Capitalist Pig – I have often described myself in this way over the years. In truth, I am a Capitalist Pig out of necessity. We need resources to support our teams and I am the “Director of Sales” for our department. I spend a significant amount of time strategizing, cultivating, and selling in an effort to generate resources that improve our department. On one level or the other I expect every member of my staff to be a salesperson. I also think that if you can sell you will always find a job.
Coach – It took me some time to realize that I am the Coach of our coaches. Just as coaches work with student-athletes to improve their performance, I do the same with our coaches. My job is to clearly and consistently communicate the direction of our department and the expected role that each coach will play in meeting our goals. I meet regularly with the coaches on my staff and our meetings involve brainstorming, questioning current approaches, goal setting, encouraging, congratulating, and in some cases removing a coach from his/her position. Never has it involved running wind sprints!
Recruiter – I am frequently involved in our recruiting efforts on campus. I like to meet with prospective student-athletes and their parents to give them my view of our department and their specific sport. I also want to make sure that they know that part of what they get at Oklahoma City University is me. I also do a fair amount of recruiting to fill open positions in our department. We take application for every open position but I often activate my network to find other prospects that might be a good fit.
Stepfather – I often tell recruits that “I have two children….and 400 step-children.” I don’t have the daily interaction with our student-athletes that coaches have but I appreciate in my role that I can get to know our students and offer insight and wisdom that might impact their lives. Similarly, I appreciate having the opportunity with our staff to get to know them as more than just my employees. While there remains a “professional distance,” I enjoy having the opportunity to get to know my staff personally and provide advice where needed. They do the same for me.
Everything Else – This category is where attitude is so important. I know how to pop popcorn and change out a bag of nacho cheese. I have carried stray dogs off of our Soccer field. I’ve pulled tarps on the baseball field(not a skill per se). I know how to set up the sound system in the gym and set up the bleachers for a game. The fact is that I know how to do a lot of little un-glamorous things that are critical to the success of our athletic department. I’m a big believer in the idea that “I wouldn’t ask you to do anything that I wouldn’t do myself.” On one level it’s critical that necessary tasks get done to make sure that the games can be played. On another level it’s important that other employees understand that I’m willing to step in to do the little things and I expect them to do the same and have a great attitude about it.

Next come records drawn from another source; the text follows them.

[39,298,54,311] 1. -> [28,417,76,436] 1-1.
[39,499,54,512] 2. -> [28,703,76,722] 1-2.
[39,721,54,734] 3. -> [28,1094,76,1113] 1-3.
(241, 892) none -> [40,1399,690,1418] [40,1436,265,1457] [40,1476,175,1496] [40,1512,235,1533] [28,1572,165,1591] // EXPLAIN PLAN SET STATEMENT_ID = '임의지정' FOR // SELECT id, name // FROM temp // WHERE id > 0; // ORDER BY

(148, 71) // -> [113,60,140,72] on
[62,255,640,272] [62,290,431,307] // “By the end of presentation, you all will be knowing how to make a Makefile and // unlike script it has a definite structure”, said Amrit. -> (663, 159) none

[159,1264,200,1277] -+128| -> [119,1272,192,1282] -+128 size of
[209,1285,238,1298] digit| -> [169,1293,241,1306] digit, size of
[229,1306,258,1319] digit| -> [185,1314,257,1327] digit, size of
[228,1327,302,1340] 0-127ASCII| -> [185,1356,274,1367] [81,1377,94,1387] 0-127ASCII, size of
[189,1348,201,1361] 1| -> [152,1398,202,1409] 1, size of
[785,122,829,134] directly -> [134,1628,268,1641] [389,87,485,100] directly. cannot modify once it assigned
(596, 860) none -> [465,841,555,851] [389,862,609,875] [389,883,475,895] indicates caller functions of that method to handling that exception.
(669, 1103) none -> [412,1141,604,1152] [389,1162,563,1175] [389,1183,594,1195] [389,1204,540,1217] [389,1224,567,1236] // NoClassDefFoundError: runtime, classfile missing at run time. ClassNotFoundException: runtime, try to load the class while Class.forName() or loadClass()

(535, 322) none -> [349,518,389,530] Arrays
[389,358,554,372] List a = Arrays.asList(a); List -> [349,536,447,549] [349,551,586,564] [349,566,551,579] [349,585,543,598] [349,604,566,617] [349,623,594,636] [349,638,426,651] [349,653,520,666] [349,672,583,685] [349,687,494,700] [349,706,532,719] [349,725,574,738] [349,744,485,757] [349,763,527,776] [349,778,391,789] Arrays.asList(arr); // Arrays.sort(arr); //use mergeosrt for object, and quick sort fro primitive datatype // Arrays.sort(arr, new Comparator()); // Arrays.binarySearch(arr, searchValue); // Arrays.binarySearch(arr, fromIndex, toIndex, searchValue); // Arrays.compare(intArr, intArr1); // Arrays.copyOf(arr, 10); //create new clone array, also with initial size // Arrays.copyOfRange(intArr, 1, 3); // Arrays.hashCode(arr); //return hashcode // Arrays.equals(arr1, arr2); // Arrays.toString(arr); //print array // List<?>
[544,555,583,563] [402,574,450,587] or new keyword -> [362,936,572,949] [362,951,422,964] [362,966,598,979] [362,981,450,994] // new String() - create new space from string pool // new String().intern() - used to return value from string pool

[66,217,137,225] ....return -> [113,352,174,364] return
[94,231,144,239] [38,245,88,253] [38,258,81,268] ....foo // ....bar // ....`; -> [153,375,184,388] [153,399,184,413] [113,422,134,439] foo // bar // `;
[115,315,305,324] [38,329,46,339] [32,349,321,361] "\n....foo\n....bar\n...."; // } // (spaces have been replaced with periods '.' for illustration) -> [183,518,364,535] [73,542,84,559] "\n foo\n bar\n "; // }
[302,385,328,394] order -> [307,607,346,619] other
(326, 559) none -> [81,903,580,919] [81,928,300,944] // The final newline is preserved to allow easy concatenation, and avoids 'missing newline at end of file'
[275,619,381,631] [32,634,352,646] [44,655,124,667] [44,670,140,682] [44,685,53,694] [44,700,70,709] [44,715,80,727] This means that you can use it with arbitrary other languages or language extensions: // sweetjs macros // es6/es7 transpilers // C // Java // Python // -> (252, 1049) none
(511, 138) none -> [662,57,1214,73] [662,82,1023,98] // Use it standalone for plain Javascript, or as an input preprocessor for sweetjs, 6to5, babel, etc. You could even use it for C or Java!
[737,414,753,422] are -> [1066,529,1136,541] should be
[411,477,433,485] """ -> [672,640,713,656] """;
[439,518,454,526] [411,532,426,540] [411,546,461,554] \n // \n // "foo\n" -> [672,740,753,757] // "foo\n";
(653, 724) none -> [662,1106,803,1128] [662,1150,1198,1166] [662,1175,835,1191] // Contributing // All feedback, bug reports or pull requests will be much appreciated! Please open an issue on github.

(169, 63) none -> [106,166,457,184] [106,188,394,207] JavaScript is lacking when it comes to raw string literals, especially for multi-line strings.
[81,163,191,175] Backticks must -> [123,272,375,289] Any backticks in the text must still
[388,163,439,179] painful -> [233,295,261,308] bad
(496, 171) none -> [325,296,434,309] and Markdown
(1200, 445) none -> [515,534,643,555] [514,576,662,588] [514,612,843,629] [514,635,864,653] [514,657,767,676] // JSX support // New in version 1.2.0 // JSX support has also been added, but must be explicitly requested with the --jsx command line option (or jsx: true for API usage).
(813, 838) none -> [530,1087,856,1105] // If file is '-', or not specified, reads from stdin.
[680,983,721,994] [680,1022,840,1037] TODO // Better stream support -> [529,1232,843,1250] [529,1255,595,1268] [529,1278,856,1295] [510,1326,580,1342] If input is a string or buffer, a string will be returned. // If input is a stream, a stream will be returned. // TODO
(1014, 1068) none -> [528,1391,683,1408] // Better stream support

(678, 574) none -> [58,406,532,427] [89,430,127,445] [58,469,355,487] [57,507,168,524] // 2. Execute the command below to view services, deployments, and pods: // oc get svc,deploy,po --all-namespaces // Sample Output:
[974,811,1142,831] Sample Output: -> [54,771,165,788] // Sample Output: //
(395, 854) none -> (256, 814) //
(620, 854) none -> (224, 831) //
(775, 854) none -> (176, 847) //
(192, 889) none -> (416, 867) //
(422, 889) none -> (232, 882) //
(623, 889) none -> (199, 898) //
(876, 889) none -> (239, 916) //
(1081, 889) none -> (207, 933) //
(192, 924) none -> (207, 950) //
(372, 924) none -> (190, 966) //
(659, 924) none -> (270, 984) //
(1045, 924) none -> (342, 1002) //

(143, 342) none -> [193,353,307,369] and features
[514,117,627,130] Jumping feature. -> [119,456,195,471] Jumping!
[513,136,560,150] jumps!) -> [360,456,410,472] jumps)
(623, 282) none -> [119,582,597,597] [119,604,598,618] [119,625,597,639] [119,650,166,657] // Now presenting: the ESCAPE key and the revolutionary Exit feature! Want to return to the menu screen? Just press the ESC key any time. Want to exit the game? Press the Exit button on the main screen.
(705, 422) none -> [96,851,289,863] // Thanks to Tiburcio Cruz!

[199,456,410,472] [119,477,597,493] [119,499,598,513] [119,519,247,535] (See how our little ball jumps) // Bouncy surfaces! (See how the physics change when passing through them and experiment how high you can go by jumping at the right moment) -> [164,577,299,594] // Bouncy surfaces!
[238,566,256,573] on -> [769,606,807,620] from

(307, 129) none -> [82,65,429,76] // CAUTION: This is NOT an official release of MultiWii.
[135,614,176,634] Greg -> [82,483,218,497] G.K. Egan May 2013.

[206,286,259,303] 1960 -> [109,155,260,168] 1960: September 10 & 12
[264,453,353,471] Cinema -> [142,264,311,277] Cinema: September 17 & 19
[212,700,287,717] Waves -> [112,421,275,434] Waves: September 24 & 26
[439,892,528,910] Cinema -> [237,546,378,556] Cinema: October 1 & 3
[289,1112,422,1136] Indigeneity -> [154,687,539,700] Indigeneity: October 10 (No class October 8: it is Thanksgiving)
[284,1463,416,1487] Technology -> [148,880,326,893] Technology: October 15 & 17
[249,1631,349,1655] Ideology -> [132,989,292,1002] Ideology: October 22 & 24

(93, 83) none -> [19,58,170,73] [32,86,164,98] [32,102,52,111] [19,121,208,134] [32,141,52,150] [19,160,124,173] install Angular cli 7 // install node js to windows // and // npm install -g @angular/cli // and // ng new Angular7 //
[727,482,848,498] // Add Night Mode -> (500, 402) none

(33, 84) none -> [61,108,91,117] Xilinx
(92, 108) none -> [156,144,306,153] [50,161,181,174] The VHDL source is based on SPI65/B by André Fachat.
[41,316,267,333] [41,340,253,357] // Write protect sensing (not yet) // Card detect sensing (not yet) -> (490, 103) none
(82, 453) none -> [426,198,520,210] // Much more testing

We all tend to start at the bottom in the sports world. Enjoy the skills that you develop in the early stages of your career and commit to build on these skills and add others. The more that you can do well the more marketable you become and the more productive you are for your organization. Learning doesn’t stop when you graduate college and enter the working world…its only just begun! Make a plan today to build on your skillset and become more versatile. What else can you do?